[LISTED RECORDS — start]

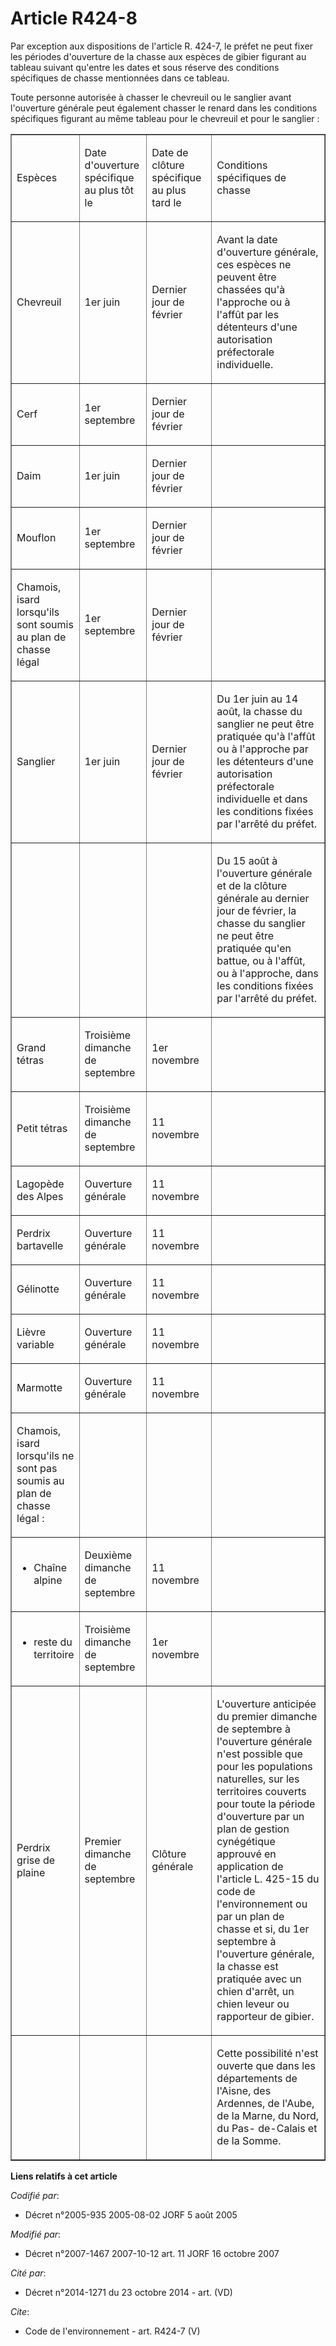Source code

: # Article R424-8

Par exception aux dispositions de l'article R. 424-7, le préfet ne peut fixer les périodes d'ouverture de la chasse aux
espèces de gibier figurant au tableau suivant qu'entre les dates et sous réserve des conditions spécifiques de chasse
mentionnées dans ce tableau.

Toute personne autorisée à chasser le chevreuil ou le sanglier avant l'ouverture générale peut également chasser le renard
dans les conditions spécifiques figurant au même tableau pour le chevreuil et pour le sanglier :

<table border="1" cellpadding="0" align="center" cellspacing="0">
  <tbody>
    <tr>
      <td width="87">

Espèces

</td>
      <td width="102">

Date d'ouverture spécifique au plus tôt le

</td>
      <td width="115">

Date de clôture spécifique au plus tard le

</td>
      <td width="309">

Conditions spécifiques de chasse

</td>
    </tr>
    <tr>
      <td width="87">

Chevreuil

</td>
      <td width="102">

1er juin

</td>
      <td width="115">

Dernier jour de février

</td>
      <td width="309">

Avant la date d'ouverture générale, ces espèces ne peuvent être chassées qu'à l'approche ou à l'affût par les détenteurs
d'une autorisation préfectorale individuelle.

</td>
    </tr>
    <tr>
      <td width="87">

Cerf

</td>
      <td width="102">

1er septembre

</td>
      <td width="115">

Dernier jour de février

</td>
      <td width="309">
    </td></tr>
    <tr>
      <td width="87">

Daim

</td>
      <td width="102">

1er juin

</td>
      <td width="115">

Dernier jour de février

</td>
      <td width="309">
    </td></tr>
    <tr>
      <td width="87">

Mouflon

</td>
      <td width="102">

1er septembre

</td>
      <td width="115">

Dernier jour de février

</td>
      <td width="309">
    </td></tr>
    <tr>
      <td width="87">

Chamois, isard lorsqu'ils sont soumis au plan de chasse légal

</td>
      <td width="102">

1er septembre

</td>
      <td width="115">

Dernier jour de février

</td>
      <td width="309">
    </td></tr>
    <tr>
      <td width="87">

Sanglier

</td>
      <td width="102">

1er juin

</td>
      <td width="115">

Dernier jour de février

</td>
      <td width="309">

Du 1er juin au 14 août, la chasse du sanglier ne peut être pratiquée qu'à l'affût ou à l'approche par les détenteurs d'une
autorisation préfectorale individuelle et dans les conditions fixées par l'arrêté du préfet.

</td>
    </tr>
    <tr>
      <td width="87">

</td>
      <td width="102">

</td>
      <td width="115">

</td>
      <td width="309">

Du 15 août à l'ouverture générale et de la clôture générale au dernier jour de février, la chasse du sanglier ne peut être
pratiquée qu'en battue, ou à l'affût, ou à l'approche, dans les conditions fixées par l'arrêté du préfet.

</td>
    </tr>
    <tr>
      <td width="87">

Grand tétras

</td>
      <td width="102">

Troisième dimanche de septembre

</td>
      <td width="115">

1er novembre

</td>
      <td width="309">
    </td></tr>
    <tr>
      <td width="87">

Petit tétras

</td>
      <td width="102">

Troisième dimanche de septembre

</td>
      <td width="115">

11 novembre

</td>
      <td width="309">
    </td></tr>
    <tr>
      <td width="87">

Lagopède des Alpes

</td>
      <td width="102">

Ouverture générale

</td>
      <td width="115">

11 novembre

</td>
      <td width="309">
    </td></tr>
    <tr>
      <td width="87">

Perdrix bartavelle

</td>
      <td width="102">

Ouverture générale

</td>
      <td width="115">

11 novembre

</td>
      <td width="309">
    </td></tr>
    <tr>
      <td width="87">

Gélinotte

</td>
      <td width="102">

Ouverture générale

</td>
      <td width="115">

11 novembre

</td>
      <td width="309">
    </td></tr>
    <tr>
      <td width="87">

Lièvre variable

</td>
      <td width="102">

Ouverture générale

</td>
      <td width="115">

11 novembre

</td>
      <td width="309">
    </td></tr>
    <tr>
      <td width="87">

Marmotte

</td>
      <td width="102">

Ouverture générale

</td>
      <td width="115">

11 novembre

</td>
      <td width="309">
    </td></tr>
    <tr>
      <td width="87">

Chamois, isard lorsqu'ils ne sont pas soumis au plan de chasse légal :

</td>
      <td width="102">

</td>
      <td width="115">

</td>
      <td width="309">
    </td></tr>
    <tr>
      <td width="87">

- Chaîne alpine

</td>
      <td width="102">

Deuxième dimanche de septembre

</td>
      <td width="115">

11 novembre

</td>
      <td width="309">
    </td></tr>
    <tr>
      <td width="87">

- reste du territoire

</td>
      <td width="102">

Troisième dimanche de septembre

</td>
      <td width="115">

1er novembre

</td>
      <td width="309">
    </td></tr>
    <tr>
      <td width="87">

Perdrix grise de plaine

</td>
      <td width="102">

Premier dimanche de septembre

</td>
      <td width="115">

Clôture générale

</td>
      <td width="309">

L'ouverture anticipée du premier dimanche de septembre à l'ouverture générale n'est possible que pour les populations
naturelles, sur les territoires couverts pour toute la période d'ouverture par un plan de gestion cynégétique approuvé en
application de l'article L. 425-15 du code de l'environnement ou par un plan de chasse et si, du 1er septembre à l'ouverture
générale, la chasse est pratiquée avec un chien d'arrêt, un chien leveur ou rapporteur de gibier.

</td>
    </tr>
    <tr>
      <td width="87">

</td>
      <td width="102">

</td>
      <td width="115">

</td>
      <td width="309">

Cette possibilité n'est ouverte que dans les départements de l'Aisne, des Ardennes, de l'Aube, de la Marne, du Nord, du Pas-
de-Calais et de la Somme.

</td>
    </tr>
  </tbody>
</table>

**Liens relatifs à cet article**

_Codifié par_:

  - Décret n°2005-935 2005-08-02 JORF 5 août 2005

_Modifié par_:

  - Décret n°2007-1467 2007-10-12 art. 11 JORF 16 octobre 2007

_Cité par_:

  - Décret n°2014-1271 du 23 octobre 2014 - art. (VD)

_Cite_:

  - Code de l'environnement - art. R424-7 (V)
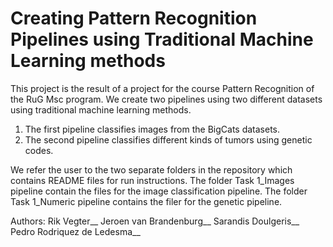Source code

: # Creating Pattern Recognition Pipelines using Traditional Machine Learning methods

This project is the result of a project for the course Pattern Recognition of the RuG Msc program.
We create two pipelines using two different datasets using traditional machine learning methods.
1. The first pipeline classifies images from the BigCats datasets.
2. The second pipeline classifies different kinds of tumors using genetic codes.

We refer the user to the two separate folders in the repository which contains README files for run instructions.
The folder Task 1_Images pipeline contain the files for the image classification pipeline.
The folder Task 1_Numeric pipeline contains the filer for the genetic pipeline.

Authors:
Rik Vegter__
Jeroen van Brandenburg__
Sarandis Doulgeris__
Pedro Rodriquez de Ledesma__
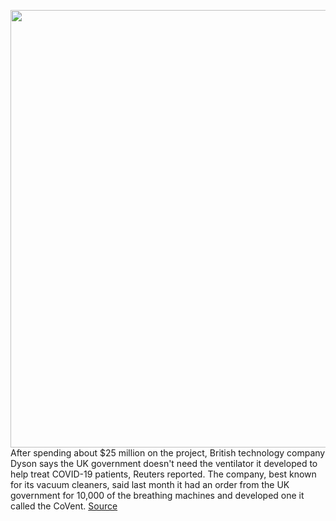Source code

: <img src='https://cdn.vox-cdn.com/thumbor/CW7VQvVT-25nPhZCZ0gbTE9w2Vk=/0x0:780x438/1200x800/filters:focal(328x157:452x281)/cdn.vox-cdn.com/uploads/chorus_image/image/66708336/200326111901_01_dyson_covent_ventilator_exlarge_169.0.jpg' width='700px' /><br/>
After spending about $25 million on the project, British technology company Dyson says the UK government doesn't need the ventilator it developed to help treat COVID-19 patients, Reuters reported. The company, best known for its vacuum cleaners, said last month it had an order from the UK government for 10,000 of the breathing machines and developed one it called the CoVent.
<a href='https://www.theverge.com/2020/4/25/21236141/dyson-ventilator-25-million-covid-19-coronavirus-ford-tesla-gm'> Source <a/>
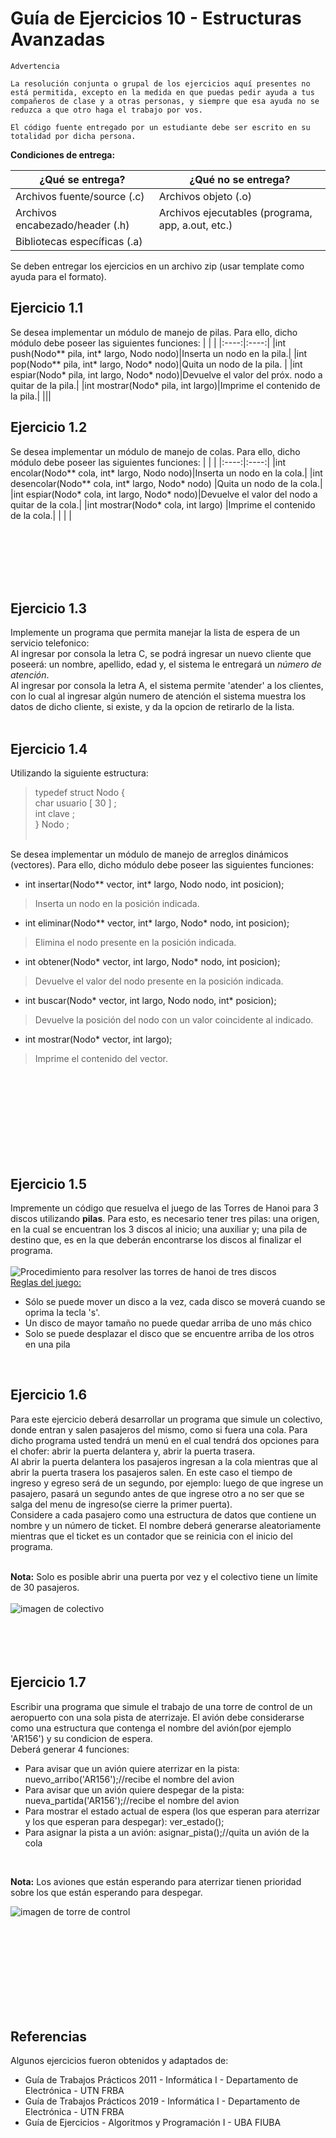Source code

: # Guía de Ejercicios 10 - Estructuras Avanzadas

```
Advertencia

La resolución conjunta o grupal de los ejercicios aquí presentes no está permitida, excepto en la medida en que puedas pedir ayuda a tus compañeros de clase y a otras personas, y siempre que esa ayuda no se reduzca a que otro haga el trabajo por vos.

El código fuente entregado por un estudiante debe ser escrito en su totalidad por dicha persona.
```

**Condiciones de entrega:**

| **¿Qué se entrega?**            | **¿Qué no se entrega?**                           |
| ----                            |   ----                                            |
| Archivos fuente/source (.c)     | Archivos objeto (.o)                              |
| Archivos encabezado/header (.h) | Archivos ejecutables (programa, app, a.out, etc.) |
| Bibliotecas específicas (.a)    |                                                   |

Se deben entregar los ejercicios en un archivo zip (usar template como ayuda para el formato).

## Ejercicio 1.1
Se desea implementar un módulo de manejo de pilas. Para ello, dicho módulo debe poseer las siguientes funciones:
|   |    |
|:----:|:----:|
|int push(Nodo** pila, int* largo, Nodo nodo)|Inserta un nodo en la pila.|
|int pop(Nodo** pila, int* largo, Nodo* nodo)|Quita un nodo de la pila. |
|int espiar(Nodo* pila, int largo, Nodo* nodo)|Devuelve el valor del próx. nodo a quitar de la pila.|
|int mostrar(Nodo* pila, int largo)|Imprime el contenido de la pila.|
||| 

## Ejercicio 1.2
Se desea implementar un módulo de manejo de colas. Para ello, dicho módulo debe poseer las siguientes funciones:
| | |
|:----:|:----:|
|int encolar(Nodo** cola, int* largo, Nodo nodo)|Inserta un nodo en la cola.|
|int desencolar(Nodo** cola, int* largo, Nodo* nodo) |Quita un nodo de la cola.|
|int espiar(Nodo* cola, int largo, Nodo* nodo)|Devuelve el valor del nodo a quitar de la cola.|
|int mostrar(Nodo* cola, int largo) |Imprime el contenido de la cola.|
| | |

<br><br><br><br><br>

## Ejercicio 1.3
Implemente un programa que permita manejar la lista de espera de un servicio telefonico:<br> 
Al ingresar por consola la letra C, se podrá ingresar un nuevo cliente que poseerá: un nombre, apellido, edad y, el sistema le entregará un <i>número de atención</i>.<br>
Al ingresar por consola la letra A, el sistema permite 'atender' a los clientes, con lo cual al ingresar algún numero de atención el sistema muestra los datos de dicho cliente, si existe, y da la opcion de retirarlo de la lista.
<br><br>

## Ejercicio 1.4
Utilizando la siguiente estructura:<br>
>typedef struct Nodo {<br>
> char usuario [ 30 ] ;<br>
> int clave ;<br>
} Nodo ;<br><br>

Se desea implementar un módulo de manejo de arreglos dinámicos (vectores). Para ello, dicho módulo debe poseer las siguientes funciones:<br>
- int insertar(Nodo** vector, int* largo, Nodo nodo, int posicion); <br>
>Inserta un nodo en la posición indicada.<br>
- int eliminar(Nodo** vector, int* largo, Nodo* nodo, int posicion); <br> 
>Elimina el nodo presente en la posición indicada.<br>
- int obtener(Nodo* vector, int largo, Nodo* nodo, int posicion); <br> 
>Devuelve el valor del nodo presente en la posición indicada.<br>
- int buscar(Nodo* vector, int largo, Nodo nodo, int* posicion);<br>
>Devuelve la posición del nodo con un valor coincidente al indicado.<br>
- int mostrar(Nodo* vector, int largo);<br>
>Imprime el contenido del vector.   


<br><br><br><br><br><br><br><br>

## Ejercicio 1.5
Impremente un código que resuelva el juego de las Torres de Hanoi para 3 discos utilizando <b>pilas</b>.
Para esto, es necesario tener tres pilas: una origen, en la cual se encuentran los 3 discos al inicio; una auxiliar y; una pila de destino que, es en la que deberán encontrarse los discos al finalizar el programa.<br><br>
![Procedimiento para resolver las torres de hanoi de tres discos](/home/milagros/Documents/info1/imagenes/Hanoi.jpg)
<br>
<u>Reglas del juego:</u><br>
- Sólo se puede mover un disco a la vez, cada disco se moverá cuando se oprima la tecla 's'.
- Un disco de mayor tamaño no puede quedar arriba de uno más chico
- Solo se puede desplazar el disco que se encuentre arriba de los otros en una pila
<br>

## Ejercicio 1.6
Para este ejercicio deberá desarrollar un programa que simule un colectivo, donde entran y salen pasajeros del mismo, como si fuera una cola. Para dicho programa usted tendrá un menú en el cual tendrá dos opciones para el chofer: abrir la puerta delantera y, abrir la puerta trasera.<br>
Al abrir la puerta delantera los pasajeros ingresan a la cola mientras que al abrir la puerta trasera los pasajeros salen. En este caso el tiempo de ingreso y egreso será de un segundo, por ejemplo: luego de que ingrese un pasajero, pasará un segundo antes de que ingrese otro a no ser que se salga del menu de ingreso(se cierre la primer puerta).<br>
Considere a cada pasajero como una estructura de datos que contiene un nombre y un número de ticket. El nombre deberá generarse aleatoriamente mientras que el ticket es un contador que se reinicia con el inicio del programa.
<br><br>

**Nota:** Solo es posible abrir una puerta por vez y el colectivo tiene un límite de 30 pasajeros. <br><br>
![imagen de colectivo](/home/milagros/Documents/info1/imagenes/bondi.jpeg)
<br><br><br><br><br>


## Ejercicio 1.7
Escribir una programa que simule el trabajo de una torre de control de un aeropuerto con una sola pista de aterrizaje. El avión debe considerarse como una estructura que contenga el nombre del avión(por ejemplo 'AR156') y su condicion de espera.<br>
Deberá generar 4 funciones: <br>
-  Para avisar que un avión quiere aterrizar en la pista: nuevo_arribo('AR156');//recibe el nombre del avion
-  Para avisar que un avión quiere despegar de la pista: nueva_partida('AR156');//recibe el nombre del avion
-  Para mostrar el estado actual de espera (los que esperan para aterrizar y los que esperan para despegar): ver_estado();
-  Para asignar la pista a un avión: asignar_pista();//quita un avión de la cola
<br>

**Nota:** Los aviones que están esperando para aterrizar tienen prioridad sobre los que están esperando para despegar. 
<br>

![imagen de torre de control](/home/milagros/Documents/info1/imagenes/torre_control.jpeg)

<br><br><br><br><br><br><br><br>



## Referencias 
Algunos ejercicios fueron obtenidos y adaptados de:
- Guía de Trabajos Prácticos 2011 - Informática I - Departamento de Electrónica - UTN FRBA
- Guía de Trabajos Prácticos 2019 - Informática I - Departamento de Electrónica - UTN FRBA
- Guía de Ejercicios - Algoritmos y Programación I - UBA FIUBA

[LISTED RECORDS — finish]

### INSTRUCTIONS TO FOLLOW
The required output is the exact lines from the opening line of the entries through the line with "espèces de gibier", inclusive, without pictures.

### SOLUTION FOR THIS PROBLEM
Source code

: # Article R424-8

Par exception aux dispositions de l'article R. 424-7, le préfet ne peut fixer les périodes d'ouverture de la chasse aux
espèces de gibier figurant au tableau suivant qu'entre les dates et sous réserve des conditions spécifiques de chasse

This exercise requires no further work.